Task material =
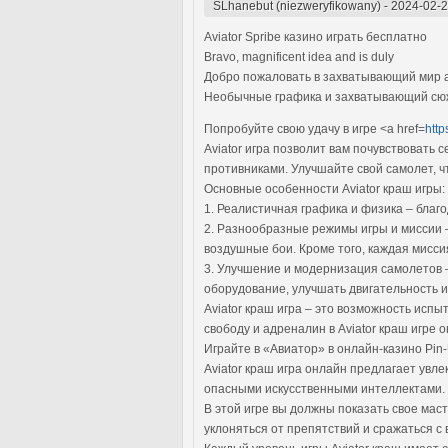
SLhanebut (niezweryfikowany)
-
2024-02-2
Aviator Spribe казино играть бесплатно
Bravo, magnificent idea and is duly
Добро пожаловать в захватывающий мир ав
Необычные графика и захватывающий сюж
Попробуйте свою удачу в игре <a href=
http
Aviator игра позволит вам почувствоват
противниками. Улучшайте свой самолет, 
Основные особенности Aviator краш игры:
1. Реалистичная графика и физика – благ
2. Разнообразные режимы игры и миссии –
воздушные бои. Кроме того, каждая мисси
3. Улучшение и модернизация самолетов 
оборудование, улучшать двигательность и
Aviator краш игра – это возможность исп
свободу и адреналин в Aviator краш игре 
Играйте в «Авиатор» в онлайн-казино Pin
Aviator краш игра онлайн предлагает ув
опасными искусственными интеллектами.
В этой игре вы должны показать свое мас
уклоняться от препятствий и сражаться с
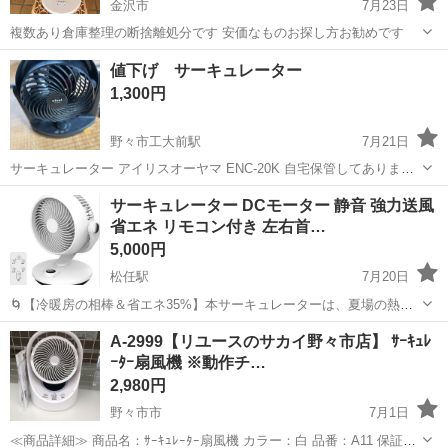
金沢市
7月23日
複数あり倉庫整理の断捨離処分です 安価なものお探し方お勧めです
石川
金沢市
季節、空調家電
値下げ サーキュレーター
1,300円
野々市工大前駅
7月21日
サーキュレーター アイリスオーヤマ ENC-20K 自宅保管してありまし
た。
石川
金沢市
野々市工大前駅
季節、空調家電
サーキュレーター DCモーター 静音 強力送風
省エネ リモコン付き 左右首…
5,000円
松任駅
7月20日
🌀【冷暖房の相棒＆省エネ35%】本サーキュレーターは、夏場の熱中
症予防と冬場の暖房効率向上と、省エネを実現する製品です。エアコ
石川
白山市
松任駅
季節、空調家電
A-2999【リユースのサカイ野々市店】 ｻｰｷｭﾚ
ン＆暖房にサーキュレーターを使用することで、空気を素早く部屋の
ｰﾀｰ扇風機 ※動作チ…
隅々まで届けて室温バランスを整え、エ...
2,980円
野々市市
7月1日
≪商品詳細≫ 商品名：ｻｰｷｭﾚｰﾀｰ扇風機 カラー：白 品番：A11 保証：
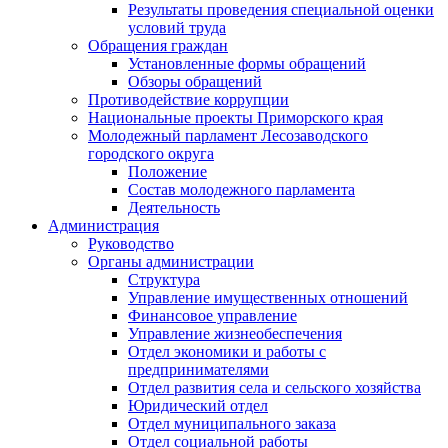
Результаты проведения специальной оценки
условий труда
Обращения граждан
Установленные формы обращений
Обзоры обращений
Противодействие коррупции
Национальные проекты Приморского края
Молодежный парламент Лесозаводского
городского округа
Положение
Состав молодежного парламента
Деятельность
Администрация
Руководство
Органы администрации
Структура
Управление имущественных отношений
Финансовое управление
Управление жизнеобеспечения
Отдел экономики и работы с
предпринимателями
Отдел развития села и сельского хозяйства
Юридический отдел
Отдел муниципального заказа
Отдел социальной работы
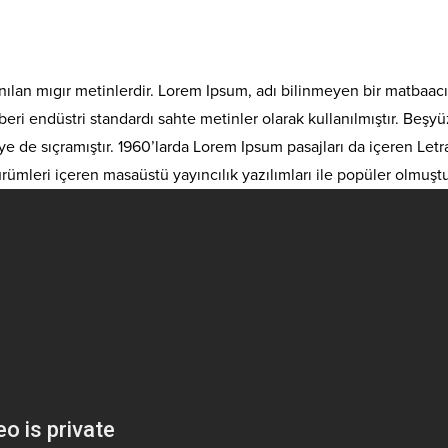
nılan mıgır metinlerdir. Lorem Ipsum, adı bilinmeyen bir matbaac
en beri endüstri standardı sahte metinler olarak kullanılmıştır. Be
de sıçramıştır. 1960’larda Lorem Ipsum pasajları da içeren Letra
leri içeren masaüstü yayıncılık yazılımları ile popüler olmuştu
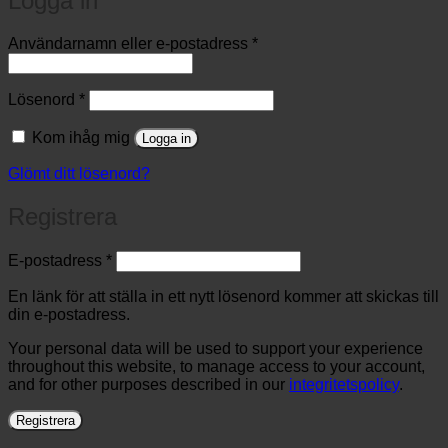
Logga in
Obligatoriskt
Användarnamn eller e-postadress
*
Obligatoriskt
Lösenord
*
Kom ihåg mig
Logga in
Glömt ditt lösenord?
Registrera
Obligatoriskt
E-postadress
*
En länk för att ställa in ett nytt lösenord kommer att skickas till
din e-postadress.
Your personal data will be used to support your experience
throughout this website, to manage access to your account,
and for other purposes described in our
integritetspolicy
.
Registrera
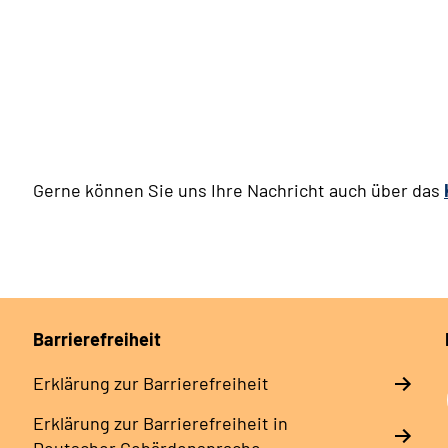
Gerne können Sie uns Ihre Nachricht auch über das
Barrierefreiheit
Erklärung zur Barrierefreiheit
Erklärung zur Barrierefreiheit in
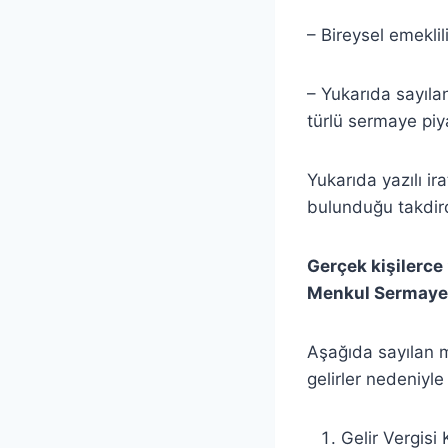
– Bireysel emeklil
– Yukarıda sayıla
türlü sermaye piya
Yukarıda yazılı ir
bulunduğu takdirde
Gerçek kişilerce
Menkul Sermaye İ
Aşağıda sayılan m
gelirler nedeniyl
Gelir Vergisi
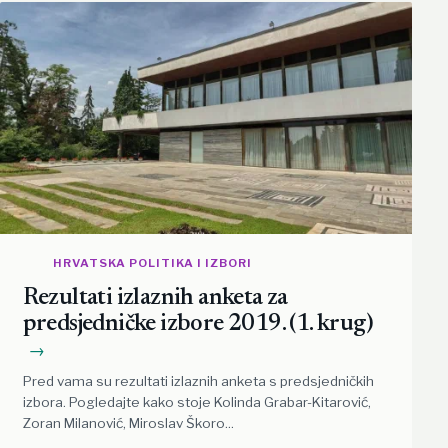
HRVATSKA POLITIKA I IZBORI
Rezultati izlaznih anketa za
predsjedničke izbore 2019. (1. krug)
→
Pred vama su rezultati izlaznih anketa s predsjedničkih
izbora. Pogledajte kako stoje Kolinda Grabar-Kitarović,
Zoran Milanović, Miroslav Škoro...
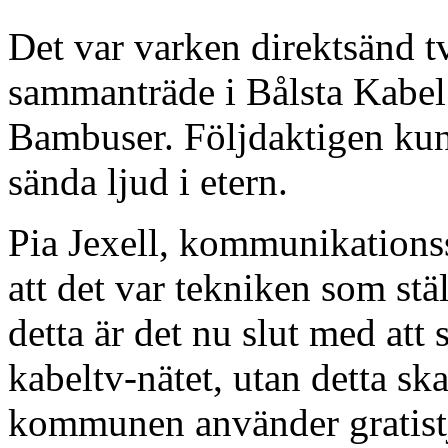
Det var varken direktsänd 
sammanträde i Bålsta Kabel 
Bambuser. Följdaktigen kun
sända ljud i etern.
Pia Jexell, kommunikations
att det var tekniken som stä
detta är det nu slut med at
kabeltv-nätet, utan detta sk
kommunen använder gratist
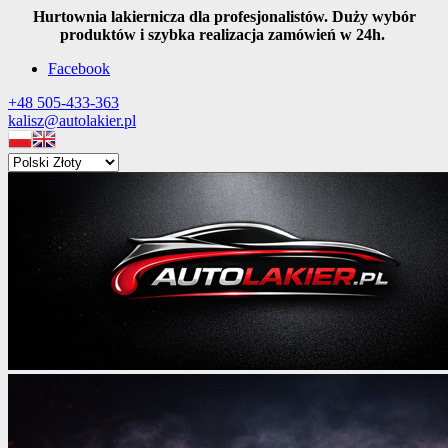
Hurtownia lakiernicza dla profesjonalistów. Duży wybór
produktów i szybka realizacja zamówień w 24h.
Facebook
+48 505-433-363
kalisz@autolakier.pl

Instructions to follow = Where does "Erklärung" occur in the data? Copy each line that has it.

Result =
Erklärung zur Barrierefreiheit
Erklärung zur Barrierefreiheit in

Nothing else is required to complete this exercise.